The relevant question in a small camper van is rarely which furniture layout the manufacturer picked. It is whether the manufacturer picked one at all.
Trakra's new Trakkadu, built on the Volkswagen Transporter T7 platform and reported by New Atlas on June 10, 2026, treats the cabin as a platform rather than a floor plan. A pair of long floor rails runs the full length of the interior, and the rear bench, kitchen console, and bed modules lock into those rails at whatever spacing the owner needs. The same cabin can be set up as a solo overnight, a weekend rig for two, or a family week with a child, without reordering a custom build.
The rails are the actual change. The complementary one is electrical. Trakra specs a 48V lithium system with rooftop solar, sized to run appliances off-grid rather than just survive on a minimal house battery. The combination matters because the point of a reconfigurable interior is that any given layout still has to actually power what is in it. A 90-liter fridge, induction, lighting, and a water heater all draw real load; the rail system determines what is where, and the 48V solar-backed lithium system determines whether any of it runs without shore power or idling the engine.

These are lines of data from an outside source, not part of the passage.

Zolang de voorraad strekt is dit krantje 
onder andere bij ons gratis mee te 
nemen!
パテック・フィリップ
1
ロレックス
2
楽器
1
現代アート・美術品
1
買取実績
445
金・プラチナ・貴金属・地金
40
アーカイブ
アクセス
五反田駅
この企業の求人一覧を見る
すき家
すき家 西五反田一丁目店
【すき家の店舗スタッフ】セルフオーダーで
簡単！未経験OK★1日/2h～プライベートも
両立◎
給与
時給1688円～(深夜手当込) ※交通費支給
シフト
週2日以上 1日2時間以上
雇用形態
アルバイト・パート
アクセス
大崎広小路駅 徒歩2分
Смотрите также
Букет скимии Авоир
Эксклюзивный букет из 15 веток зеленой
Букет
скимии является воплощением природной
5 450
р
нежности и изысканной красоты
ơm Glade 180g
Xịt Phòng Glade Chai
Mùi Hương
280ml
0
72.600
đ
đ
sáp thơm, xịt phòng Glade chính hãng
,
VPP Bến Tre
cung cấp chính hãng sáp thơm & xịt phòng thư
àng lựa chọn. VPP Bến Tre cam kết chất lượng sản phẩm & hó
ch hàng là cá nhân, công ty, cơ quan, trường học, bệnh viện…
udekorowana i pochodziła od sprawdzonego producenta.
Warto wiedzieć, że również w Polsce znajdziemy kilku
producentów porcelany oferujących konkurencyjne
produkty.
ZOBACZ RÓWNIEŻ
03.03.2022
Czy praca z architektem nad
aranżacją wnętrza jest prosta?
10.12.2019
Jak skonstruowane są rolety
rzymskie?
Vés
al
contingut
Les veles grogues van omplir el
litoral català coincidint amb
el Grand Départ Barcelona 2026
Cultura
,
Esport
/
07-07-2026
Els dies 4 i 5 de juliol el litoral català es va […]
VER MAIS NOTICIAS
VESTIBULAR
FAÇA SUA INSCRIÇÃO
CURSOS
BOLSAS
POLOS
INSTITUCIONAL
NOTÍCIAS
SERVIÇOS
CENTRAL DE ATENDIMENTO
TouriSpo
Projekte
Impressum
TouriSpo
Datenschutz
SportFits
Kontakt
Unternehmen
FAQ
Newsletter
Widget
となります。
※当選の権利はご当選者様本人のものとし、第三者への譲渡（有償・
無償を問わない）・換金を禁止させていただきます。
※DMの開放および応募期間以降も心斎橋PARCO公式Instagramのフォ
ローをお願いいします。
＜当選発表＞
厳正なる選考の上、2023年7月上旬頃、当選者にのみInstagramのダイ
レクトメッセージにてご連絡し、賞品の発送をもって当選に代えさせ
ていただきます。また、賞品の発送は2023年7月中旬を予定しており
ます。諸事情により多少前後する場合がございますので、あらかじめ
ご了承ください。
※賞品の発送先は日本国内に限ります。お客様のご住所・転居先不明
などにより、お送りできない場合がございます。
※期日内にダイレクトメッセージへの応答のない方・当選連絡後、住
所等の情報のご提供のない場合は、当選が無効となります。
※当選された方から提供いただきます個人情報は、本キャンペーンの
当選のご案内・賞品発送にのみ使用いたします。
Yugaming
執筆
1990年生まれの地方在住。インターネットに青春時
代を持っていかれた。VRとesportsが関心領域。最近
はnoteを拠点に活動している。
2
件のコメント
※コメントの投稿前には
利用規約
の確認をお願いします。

Two floor plans show the range. The primary layout puts a 90-liter fridge on the driver's side and a kitchen console opposite, with a removable dining table that pairs the rear bench with the swiveling cab seats to form an indoor dinette. An alternate spec adds a sliding passenger-side door and a second, indoor/outdoor-access fridge that can be reached from outside the van, useful for a camp chair and a beer after a long drive. The pop-up roof above has been redesigned to be lighter, sleeker, and airier, and it is the practical reason the dinette can sit low enough not to cramp headroom when the roof is down.
The self-containment story is the part buyers should read carefully. The Trakkadu's onboard toilet is an option, not standard equipment, and Trakra markets the package as the path to free-camping without running a generator. Optional self-containment is the decision that determines whether the platform can actually be used freely: it is gated behind an upsell, not included. The outdoor shower is also optional, useful for sandy kids and dirty dogs but not part of the base build.
Two things temper the "California-style" framing New Atlas uses. The first is honest: a four-person rear dining setup in a T7-sized cabin is cramped, and the swiveling cab seats do real work to make the dinette usable. The second is the framing itself. "California-style" is shorthand for a VW-based pop-top camper with a fixed interior; the Trakkadu's pitch is that the interior is not fixed. The interesting comparison is not to the California but to other modular platforms, and there are not many of them in this segment yet, which is why the rail system is the news rather than a line item.
What to watch: Trakra has not, in the source reporting, published pricing, market availability, or production volume. The Trakkadu's design argument is that platform beats floor plan. Whether the argument holds depends on how the optional toilet, the alternate floor plan, and the 48V solar package are priced and bundled. A platform with a four-figure options list and a six-month wait is still a floor plan in practice, just one you assemble yourself.